Headed by economist, Ian Harper, the policy is the biggest review of competition policy in two decade, and stated retail markets had been an important focus, including competition in grocery and pharmacy retailing.
“Australia’s competition policy needs to be fit for purpose, and updated for the economic opportunities and challenges Australia will face in coming decades. We face forces for change from increased globalisation, population ageing and new technologies, which are rapidly changing the way our markets operate,” Professor Harper said.
Draft recommendations for the retail industry include reformulate misuse of market power provision, introduce competition principles in planning and zoning rules, examine liquor licensing rules as part of a review of regulatory restrictions, remove pharmacy ownership and location rules, and promote the development of industry codes.
The report also said trading hour restrictions should be abolished as they are anti-competitive, however, Christmas Day, Good Friday, and Anzac Day mornings should remain exceptions.
“Today’s release of the draft report from the Competition Policy Review committee is comprehensive and includes a raft of recommendations on a range of retail industry issues,” Rob Hadler, acting CEO of the Australian National Retailers Association (ANRA) said.
“Competition in the retail sector has never been stronger with the introduction of new competitors both instore and online.There are some positive recommendations that if adopted will drive lower prices and more choice for consumers, like trading hours reform,” Hadler said.
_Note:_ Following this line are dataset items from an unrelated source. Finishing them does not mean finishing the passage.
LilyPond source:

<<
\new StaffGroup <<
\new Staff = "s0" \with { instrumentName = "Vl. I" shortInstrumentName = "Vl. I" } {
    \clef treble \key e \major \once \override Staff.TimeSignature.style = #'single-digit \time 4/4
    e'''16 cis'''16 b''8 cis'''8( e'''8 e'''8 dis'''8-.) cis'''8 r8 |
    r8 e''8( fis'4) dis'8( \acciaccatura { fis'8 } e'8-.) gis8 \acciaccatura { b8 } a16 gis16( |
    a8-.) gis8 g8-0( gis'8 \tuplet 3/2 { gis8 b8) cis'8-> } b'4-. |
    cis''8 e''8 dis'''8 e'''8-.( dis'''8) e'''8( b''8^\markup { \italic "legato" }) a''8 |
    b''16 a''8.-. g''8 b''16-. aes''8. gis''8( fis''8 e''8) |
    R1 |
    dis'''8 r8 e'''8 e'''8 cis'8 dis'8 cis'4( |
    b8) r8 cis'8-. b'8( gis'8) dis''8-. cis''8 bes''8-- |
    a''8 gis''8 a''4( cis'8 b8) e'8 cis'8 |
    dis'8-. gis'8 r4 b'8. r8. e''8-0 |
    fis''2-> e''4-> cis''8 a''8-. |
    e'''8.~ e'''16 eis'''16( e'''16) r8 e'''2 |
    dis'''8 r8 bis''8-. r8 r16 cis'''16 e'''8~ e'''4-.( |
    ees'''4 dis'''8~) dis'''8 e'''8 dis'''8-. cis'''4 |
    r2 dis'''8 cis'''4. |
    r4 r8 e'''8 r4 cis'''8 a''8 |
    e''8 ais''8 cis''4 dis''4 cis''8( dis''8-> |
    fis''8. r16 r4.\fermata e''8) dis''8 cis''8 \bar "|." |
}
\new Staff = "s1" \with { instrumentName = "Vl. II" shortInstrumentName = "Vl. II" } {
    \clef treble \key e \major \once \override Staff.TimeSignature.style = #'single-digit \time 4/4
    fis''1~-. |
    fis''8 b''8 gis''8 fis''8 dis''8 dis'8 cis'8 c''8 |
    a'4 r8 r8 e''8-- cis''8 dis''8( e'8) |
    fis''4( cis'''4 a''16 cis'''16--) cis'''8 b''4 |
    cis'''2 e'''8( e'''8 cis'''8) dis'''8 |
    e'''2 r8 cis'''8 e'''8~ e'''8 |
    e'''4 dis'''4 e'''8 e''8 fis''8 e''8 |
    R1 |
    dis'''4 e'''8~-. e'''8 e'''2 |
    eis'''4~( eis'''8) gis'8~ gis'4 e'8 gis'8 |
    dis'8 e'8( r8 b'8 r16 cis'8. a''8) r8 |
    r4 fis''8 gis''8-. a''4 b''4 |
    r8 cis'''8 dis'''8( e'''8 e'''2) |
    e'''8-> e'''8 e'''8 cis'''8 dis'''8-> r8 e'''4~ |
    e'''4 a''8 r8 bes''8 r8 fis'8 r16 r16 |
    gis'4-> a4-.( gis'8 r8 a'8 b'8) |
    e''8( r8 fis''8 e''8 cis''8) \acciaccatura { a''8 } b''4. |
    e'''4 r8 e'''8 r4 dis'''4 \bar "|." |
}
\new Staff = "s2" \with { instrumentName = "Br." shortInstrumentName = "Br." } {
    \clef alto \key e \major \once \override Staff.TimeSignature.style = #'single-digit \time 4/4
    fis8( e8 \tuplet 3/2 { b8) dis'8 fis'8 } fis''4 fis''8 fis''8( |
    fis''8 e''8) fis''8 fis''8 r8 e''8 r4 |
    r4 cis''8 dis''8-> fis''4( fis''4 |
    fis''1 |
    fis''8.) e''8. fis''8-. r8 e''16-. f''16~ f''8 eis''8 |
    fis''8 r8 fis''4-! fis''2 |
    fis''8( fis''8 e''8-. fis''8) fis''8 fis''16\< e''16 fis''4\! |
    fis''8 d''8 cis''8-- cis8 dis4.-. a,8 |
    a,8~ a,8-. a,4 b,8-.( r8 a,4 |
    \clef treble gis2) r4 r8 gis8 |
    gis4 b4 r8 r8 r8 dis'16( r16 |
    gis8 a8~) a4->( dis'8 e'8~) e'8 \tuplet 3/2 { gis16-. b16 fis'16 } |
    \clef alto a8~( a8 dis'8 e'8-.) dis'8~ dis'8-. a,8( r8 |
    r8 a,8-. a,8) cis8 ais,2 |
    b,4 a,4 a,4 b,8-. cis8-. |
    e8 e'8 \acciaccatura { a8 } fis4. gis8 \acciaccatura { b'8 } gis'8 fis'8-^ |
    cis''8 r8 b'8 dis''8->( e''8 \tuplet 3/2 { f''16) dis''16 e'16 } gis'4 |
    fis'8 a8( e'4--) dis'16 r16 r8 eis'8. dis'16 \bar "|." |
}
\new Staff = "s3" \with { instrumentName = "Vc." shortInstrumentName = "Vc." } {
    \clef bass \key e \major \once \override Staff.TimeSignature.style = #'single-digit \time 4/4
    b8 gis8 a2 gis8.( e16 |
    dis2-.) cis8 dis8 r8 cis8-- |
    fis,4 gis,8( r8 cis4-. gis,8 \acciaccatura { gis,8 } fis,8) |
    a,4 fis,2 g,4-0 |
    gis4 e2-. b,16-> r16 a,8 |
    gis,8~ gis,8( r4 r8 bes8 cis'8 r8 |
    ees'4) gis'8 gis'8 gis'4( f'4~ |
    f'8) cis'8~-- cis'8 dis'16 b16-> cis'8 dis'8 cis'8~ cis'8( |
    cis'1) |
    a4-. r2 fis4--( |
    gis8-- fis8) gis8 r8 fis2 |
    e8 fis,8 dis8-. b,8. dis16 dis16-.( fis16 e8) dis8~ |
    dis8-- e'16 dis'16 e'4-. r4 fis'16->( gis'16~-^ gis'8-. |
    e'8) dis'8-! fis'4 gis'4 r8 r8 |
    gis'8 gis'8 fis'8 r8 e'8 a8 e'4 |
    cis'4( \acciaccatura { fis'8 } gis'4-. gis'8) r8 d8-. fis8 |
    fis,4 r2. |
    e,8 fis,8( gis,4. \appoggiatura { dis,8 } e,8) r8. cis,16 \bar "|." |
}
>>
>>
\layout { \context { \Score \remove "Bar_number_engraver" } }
Consumer group, Choice, said among the broad sweep of recommendations on competition policy, laws, and institutions, it was pleasing to see a focus on axing what it calls the ‘Australia tax’ – the artificially high prices paid by local consumers for a range of goods and services.
“We provided evidence of the significantly higher prices Australians pay for identical products, ranging from new release movies, games and TV series to clothing and cosmetics,” Choice said.
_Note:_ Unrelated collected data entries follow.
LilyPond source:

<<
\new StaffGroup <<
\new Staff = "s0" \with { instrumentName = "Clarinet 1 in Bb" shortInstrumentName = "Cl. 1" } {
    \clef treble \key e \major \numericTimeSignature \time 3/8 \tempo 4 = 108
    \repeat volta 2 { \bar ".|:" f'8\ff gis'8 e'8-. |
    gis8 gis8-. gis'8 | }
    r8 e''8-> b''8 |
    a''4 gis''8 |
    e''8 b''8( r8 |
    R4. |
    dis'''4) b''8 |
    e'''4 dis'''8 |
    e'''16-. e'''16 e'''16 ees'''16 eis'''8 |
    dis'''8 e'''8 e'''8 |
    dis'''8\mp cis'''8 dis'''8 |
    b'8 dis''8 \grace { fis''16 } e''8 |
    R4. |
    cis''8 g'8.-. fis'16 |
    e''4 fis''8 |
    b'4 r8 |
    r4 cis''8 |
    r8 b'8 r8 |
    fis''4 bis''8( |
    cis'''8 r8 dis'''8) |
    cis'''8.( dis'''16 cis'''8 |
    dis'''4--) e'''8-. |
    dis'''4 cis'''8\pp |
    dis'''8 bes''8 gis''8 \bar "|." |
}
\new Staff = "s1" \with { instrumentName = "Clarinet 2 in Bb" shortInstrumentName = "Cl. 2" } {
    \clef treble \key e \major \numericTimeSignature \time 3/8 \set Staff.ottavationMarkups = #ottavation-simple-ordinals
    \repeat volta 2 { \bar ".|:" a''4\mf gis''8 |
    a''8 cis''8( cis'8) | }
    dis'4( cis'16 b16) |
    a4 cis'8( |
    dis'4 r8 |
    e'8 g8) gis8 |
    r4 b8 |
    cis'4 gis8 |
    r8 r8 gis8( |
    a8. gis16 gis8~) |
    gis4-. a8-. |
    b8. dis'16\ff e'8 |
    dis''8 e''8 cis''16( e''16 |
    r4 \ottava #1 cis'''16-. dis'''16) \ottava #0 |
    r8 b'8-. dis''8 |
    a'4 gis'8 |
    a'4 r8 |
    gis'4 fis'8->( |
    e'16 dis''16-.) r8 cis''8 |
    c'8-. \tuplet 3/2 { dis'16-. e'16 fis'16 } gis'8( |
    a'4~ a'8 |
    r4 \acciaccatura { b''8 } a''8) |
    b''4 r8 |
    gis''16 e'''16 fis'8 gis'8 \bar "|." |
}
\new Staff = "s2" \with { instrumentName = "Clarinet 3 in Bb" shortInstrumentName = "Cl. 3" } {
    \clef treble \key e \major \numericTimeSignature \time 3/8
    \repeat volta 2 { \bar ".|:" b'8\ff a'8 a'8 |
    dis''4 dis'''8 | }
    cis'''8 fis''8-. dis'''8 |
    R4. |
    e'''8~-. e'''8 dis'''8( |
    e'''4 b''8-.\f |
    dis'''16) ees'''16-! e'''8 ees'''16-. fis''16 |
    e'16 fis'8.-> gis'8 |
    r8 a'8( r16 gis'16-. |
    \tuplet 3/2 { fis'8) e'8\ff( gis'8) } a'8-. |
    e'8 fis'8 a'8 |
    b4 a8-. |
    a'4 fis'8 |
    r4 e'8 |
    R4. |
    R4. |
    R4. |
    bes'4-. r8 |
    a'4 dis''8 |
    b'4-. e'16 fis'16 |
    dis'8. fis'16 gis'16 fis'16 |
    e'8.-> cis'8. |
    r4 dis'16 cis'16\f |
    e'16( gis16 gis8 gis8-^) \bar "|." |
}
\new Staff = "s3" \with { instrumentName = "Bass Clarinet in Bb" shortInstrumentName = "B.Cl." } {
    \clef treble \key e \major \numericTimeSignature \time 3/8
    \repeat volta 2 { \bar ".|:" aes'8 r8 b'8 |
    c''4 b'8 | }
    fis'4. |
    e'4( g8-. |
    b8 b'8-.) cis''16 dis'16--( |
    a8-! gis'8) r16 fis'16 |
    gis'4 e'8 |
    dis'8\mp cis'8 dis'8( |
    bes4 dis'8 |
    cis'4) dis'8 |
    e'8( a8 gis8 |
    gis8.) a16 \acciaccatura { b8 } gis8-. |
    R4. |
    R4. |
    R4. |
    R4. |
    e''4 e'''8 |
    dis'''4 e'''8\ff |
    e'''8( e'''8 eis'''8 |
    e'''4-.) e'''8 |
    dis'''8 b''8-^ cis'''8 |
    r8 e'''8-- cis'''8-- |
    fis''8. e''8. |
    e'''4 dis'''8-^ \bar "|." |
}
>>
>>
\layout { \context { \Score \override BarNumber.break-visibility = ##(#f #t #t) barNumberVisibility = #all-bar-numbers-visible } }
“The review has responded with support for market solutions to empower consumers and help them beat the ‘Australia tax’.
“This includes exposing industries to greater competition from overseas, for example by reforming intellectual property laws, removing restrictions on parallel importing and giving Australians the confidence to get around barriers, like online geoblocking, that keep local prices high.”
The review also recommends the creation of a new body, the Australian Council for Competition Policy, replacing the National Competition Council.
Russell Zimmerman, executive director of the Australian Retailers Association (ARA) said the ARA is hopeful the review will help identify ways to build the economy and promote investment, growth, job creation, and durable benefits to consumers and retailers alike.
“We certainly welcome the panel’s view that there is a need to reinvigorate Australia’s competition policy, and ensure that competition policy evolves,” Zimmerman said.
“We were pleased to see the issue of trading hours brought to attention – as long as retailers are not forced to open by landlords if not profitable.”
The review has also been welcomed by the Australian Competition and Consumer Commission (ACCC).
ACCC chairman, Rod Sims, said the draft report is part of the most significant review in this area for more than 20 years.
“The ACCC particularly welcomes the panel’s view that there is a need to reinvigorate Australia’s competition policy, and ensure that competition policy evolves,” Sims said.
Consultation on the draft report is now open, and will run for eight weeks until November 17 2014, with the final report due in March next year.